Status: On hold
South Sudan’s political background
After decades of fighting for independence, southern Sudan seceded on 9 July 2011, becoming the Republic of South Sudan. As the world’s newest country, South Sudan needed to develop its own democratic institutions from scratch. The challenges were broad and numerous, and expectations in terms of service delivery were high. Ethnic divisions led to violent clashes between the various ethnic groups. In addition, essential institutional and democratic reforms – such as the drafting of a new constitution – were postponed or severely delayed. In 2013, fighting broke out again within the ruling party and the country returned to a state of civil war.
NIMD’s approach in South Sudan
NIMD visited South Sudan in early 2012 to see what was needed in terms of political party support. This was the start of a long and careful process of building up a network with political parties, ministries and other international organizations that were working there. NIMD consulted a wide array of political party representatives, government officials, donors and civil society representatives. In 2013, NIMD decided not to start a fully-fledged NIMD programme in South Sudan, but to focus on a process of relationship building and networking.

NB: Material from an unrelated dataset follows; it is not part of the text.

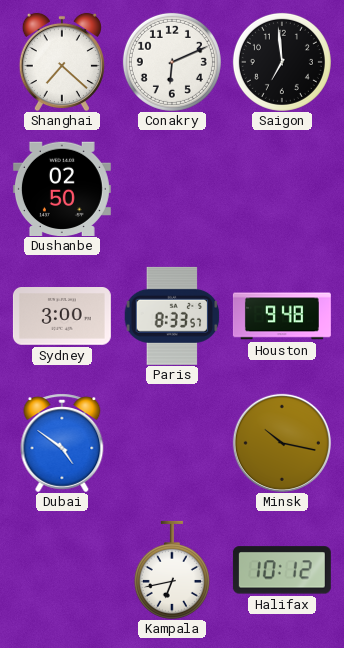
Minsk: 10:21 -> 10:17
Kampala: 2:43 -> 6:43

NIMD’s intention was to build up relations with the ruling party and also with some of the smaller parties to see who was interested in working on developing multiparty democracy. A number of activities were organized and the work was received very positively. As a result, NIMD started to set up a long-term programme focusing on issues such as education, health care and youth employment. The programme was designed to provide support to the political parties, including facilitating an interparty dialogue platform. NIMD was in the process of identifying a local partner organization when fighting broke out in December 2013 and the country collapsed back into a state of civil war.
After half a year of peace negotiations, it became clear that it would take a while to find a solution. NIMD realized that it would not be possible to work with the multiparty approach under these circumstances. Therefore, the start-up phase of NIMD’s work in South Sudan has been put on hold.